DIRECTIONS
Omitting all pictures, copy word for word the lines from the line containing "a friendly ballpark" through the final line of the entries.
[SOURCE RECORDS Boundary: Start]
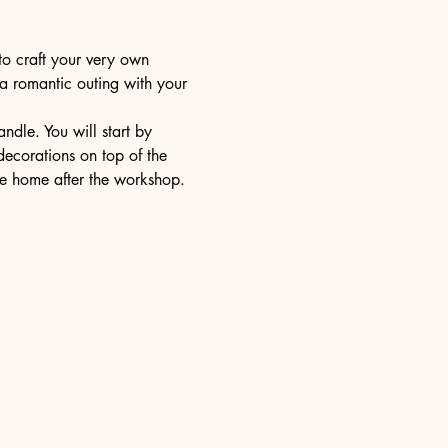
to craft your very own 
 a romantic outing with your 
dle. You will start by 
decorations on top of the 
ake home after the workshop.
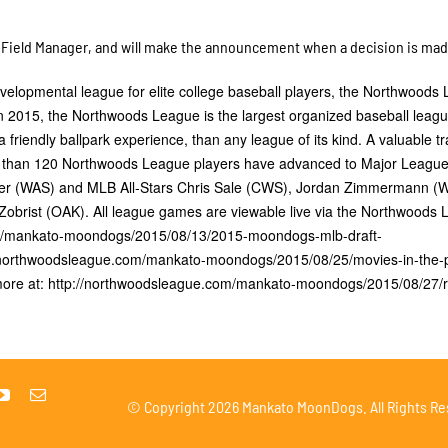
 a Field Manager, and will make the announcement when a decision is ma
lopmental league for elite college baseball players, the Northwoods
n 2015, the Northwoods League is the largest organized baseball leagu
a friendly ballpark experience, than any league of its kind. A valuable tr
ore than 120 Northwoods League players have advanced to Major Leagu
zer (WAS) and MLB All-Stars Chris Sale (CWS), Jordan Zimmermann (
brist (OAK). All league games are viewable live via the Northwoods
om/mankato-moondogs/2015/08/13/2015-moondogs-mlb-draft-
/northwoodsleague.com/mankato-moondogs/2015/08/25/movies-in-the-
ore at: http://northwoodsleague.com/mankato-moondogs/2015/08/27/r
© Copyright
2026 Mankato MoonDogs. All Rights Re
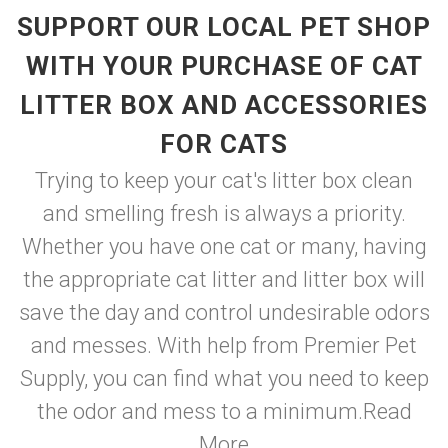
SUPPORT OUR LOCAL PET SHOP
WITH YOUR PURCHASE OF CAT
LITTER BOX AND ACCESSORIES
FOR CATS
Trying to keep your cat's litter box clean
and smelling fresh is always a priority.
Whether you have one cat or many, having
the appropriate cat litter and litter box will
save the day and control undesirable odors
and messes. With help from Premier Pet
Supply, you can find what you need to keep
the odor and mess to a minimum.
Read
More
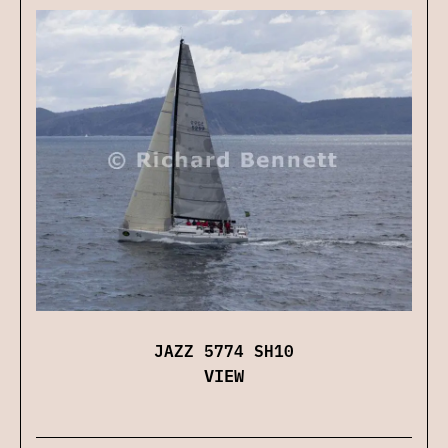
JAZZ 5774 SH10
VIEW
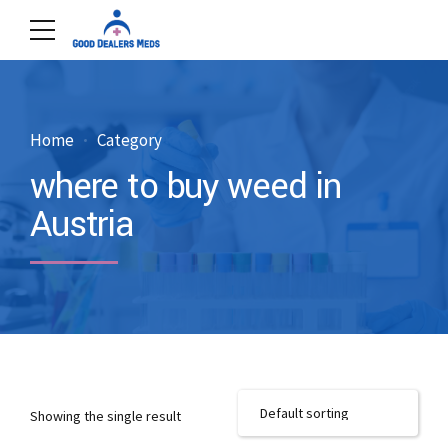
Home
Category
where to buy weed in
Austria
Showing the single result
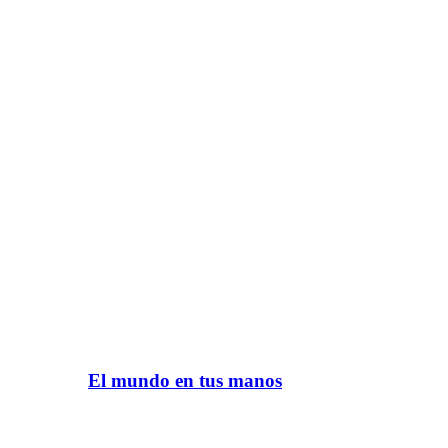
El mundo en tus manos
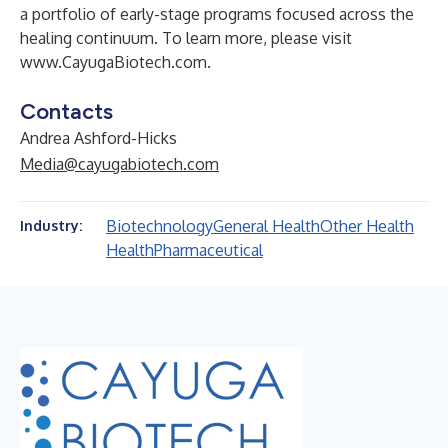
a portfolio of early-stage programs focused across the
healing continuum. To learn more, please visit
www.CayugaBiotech.com
.
Contacts
Andrea Ashford-Hicks
Media@cayugabiotech.com
Biotechnology
General Health
Other Health
Industry:
Health
Pharmaceutical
[SOURCE RECORDS Boundary: End]
RESULT
a friendly ballpark experience, than any league of its kind. A valuable tr
ore than 120 Northwoods League players have advanced to Major Leagu
zer (WAS) and MLB All-Stars Chris Sale (CWS), Jordan Zimmermann (
brist (OAK). All league games are viewable live via the Northwoods
om/mankato-moondogs/2015/08/13/2015-moondogs-mlb-draft-
/northwoodsleague.com/mankato-moondogs/2015/08/25/movies-in-the-
ore at: http://northwoodsleague.com/mankato-moondogs/2015/08/27/r
© Copyright
2026 Mankato MoonDogs. All Rights Re
SUPPORT OUR LOCAL PET SHOP
WITH YOUR PURCHASE OF CAT
LITTER BOX AND ACCESSORIES
FOR CATS
Trying to keep your cat's litter box clean
and smelling fresh is always a priority.
Whether you have one cat or many, having
the appropriate cat litter and litter box will
save the day and control undesirable odors
and messes. With help from Premier Pet
Supply, you can find what you need to keep
the odor and mess to a minimum.
Read
More
JAZZ 5774 SH10
VIEW
Home
Category
where to buy weed in
Austria
Showing the single result
El mundo en tus manos
a portfolio of early-stage programs focused across the
healing continuum. To learn more, please visit
www.CayugaBiotech.com
.
Contacts
Andrea Ashford-Hicks
Media@cayugabiotech.com
Biotechnology
General Health
Other Health
Industry:
Health
Pharmaceutical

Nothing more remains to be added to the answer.